### Supplied records
- - - - - - -

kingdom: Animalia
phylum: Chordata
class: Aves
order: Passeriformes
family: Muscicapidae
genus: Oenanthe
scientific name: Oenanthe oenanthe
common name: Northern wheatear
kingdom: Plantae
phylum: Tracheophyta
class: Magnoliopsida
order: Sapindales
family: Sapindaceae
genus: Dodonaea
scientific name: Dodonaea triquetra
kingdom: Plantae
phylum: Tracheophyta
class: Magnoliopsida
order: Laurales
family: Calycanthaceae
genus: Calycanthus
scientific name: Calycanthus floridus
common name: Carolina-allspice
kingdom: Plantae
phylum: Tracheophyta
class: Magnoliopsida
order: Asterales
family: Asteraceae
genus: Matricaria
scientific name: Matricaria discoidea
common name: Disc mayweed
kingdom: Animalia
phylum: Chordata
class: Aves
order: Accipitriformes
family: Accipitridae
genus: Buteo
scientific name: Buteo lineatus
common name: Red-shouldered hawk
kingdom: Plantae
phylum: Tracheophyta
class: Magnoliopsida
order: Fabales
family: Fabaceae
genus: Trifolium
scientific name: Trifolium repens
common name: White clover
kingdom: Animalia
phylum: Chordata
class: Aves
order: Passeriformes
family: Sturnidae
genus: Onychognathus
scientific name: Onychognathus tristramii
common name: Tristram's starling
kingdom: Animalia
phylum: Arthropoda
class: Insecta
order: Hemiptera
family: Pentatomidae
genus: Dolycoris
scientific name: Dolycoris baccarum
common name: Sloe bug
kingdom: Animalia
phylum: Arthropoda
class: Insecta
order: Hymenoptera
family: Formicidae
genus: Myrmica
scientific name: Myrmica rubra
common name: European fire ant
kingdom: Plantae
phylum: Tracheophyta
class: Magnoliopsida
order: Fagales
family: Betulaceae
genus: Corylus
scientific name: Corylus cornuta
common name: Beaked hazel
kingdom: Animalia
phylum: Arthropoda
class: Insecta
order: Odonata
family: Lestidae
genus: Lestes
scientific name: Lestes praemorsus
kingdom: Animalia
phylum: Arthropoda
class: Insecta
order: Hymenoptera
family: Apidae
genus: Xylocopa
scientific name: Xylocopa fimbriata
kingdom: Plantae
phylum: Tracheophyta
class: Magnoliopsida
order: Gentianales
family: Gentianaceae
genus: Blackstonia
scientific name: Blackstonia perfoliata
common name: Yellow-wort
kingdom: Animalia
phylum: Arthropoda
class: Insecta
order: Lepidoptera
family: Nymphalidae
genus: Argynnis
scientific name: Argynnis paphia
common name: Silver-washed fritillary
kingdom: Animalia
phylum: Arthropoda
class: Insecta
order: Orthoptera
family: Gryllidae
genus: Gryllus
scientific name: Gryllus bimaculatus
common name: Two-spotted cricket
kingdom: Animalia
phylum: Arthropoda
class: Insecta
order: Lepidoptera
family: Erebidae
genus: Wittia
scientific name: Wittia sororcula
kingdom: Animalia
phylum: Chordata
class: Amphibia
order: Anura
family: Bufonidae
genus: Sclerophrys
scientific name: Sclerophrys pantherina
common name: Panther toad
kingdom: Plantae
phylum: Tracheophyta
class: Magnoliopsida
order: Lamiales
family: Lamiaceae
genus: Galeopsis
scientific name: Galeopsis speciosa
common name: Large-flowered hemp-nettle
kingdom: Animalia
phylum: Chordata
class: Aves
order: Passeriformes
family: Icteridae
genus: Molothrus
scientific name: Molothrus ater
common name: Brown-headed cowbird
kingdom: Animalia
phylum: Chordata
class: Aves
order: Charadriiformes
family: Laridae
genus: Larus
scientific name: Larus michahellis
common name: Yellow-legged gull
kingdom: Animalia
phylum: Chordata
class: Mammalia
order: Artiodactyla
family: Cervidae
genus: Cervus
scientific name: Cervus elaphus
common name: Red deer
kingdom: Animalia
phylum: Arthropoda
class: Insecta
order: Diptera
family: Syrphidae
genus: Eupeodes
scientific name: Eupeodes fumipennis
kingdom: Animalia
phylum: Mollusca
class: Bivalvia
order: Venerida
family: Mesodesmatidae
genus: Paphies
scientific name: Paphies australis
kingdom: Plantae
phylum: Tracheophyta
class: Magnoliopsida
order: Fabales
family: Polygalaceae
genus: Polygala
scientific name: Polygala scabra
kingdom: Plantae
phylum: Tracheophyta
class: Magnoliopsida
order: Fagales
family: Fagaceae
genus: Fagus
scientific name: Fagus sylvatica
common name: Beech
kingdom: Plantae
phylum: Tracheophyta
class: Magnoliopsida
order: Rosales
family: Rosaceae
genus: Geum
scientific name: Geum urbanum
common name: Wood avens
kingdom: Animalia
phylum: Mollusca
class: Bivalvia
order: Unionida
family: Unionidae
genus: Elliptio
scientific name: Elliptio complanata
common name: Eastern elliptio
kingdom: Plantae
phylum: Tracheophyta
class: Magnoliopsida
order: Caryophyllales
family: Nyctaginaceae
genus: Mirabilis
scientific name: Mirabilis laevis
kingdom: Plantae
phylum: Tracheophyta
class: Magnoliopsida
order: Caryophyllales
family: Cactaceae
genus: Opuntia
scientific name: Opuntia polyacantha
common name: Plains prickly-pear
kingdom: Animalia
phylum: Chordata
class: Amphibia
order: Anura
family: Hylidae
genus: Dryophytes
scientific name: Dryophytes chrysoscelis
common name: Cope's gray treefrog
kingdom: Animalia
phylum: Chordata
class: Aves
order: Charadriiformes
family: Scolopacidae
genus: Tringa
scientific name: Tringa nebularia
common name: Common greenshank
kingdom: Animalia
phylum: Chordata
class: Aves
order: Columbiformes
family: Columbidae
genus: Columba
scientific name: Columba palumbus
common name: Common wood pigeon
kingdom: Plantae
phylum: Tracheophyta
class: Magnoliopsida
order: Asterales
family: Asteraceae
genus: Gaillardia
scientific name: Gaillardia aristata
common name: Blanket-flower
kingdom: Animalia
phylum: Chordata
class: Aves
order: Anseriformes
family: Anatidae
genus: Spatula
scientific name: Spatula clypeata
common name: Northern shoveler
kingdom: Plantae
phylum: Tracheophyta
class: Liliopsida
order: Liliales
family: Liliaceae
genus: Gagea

- - - - - - -

### What is needed
Reproduce every line of the items above verbatim, from the first line to the last.

### Answer in full
kingdom: Animalia
phylum: Chordata
class: Aves
order: Passeriformes
family: Muscicapidae
genus: Oenanthe
scientific name: Oenanthe oenanthe
common name: Northern wheatear
kingdom: Plantae
phylum: Tracheophyta
class: Magnoliopsida
order: Sapindales
family: Sapindaceae
genus: Dodonaea
scientific name: Dodonaea triquetra
kingdom: Plantae
phylum: Tracheophyta
class: Magnoliopsida
order: Laurales
family: Calycanthaceae
genus: Calycanthus
scientific name: Calycanthus floridus
common name: Carolina-allspice
kingdom: Plantae
phylum: Tracheophyta
class: Magnoliopsida
order: Asterales
family: Asteraceae
genus: Matricaria
scientific name: Matricaria discoidea
common name: Disc mayweed
kingdom: Animalia
phylum: Chordata
class: Aves
order: Accipitriformes
family: Accipitridae
genus: Buteo
scientific name: Buteo lineatus
common name: Red-shouldered hawk
kingdom: Plantae
phylum: Tracheophyta
class: Magnoliopsida
order: Fabales
family: Fabaceae
genus: Trifolium
scientific name: Trifolium repens
common name: White clover
kingdom: Animalia
phylum: Chordata
class: Aves
order: Passeriformes
family: Sturnidae
genus: Onychognathus
scientific name: Onychognathus tristramii
common name: Tristram's starling
kingdom: Animalia
phylum: Arthropoda
class: Insecta
order: Hemiptera
family: Pentatomidae
genus: Dolycoris
scientific name: Dolycoris baccarum
common name: Sloe bug
kingdom: Animalia
phylum: Arthropoda
class: Insecta
order: Hymenoptera
family: Formicidae
genus: Myrmica
scientific name: Myrmica rubra
common name: European fire ant
kingdom: Plantae
phylum: Tracheophyta
class: Magnoliopsida
order: Fagales
family: Betulaceae
genus: Corylus
scientific name: Corylus cornuta
common name: Beaked hazel
kingdom: Animalia
phylum: Arthropoda
class: Insecta
order: Odonata
family: Lestidae
genus: Lestes
scientific name: Lestes praemorsus
kingdom: Animalia
phylum: Arthropoda
class: Insecta
order: Hymenoptera
family: Apidae
genus: Xylocopa
scientific name: Xylocopa fimbriata
kingdom: Plantae
phylum: Tracheophyta
class: Magnoliopsida
order: Gentianales
family: Gentianaceae
genus: Blackstonia
scientific name: Blackstonia perfoliata
common name: Yellow-wort
kingdom: Animalia
phylum: Arthropoda
class: Insecta
order: Lepidoptera
family: Nymphalidae
genus: Argynnis
scientific name: Argynnis paphia
common name: Silver-washed fritillary
kingdom: Animalia
phylum: Arthropoda
class: Insecta
order: Orthoptera
family: Gryllidae
genus: Gryllus
scientific name: Gryllus bimaculatus
common name: Two-spotted cricket
kingdom: Animalia
phylum: Arthropoda
class: Insecta
order: Lepidoptera
family: Erebidae
genus: Wittia
scientific name: Wittia sororcula
kingdom: Animalia
phylum: Chordata
class: Amphibia
order: Anura
family: Bufonidae
genus: Sclerophrys
scientific name: Sclerophrys pantherina
common name: Panther toad
kingdom: Plantae
phylum: Tracheophyta
class: Magnoliopsida
order: Lamiales
family: Lamiaceae
genus: Galeopsis
scientific name: Galeopsis speciosa
common name: Large-flowered hemp-nettle
kingdom: Animalia
phylum: Chordata
class: Aves
order: Passeriformes
family: Icteridae
genus: Molothrus
scientific name: Molothrus ater
common name: Brown-headed cowbird
kingdom: Animalia
phylum: Chordata
class: Aves
order: Charadriiformes
family: Laridae
genus: Larus
scientific name: Larus michahellis
common name: Yellow-legged gull
kingdom: Animalia
phylum: Chordata
class: Mammalia
order: Artiodactyla
family: Cervidae
genus: Cervus
scientific name: Cervus elaphus
common name: Red deer
kingdom: Animalia
phylum: Arthropoda
class: Insecta
order: Diptera
family: Syrphidae
genus: Eupeodes
scientific name: Eupeodes fumipennis
kingdom: Animalia
phylum: Mollusca
class: Bivalvia
order: Venerida
family: Mesodesmatidae
genus: Paphies
scientific name: Paphies australis
kingdom: Plantae
phylum: Tracheophyta
class: Magnoliopsida
order: Fabales
family: Polygalaceae
genus: Polygala
scientific name: Polygala scabra
kingdom: Plantae
phylum: Tracheophyta
class: Magnoliopsida
order: Fagales
family: Fagaceae
genus: Fagus
scientific name: Fagus sylvatica
common name: Beech
kingdom: Plantae
phylum: Tracheophyta
class: Magnoliopsida
order: Rosales
family: Rosaceae
genus: Geum
scientific name: Geum urbanum
common name: Wood avens
kingdom: Animalia
phylum: Mollusca
class: Bivalvia
order: Unionida
family: Unionidae
genus: Elliptio
scientific name: Elliptio complanata
common name: Eastern elliptio
kingdom: Plantae
phylum: Tracheophyta
class: Magnoliopsida
order: Caryophyllales
family: Nyctaginaceae
genus: Mirabilis
scientific name: Mirabilis laevis
kingdom: Plantae
phylum: Tracheophyta
class: Magnoliopsida
order: Caryophyllales
family: Cactaceae
genus: Opuntia
scientific name: Opuntia polyacantha
common name: Plains prickly-pear
kingdom: Animalia
phylum: Chordata
class: Amphibia
order: Anura
family: Hylidae
genus: Dryophytes
scientific name: Dryophytes chrysoscelis
common name: Cope's gray treefrog
kingdom: Animalia
phylum: Chordata
class: Aves
order: Charadriiformes
family: Scolopacidae
genus: Tringa
scientific name: Tringa nebularia
common name: Common greenshank
kingdom: Animalia
phylum: Chordata
class: Aves
order: Columbiformes
family: Columbidae
genus: Columba
scientific name: Columba palumbus
common name: Common wood pigeon
kingdom: Plantae
phylum: Tracheophyta
class: Magnoliopsida
order: Asterales
family: Asteraceae
genus: Gaillardia
scientific name: Gaillardia aristata
common name: Blanket-flower
kingdom: Animalia
phylum: Chordata
class: Aves
order: Anseriformes
family: Anatidae
genus: Spatula
scientific name: Spatula clypeata
common name: Northern shoveler
kingdom: Plantae
phylum: Tracheophyta
class: Liliopsida
order: Liliales
family: Liliaceae
genus: Gagea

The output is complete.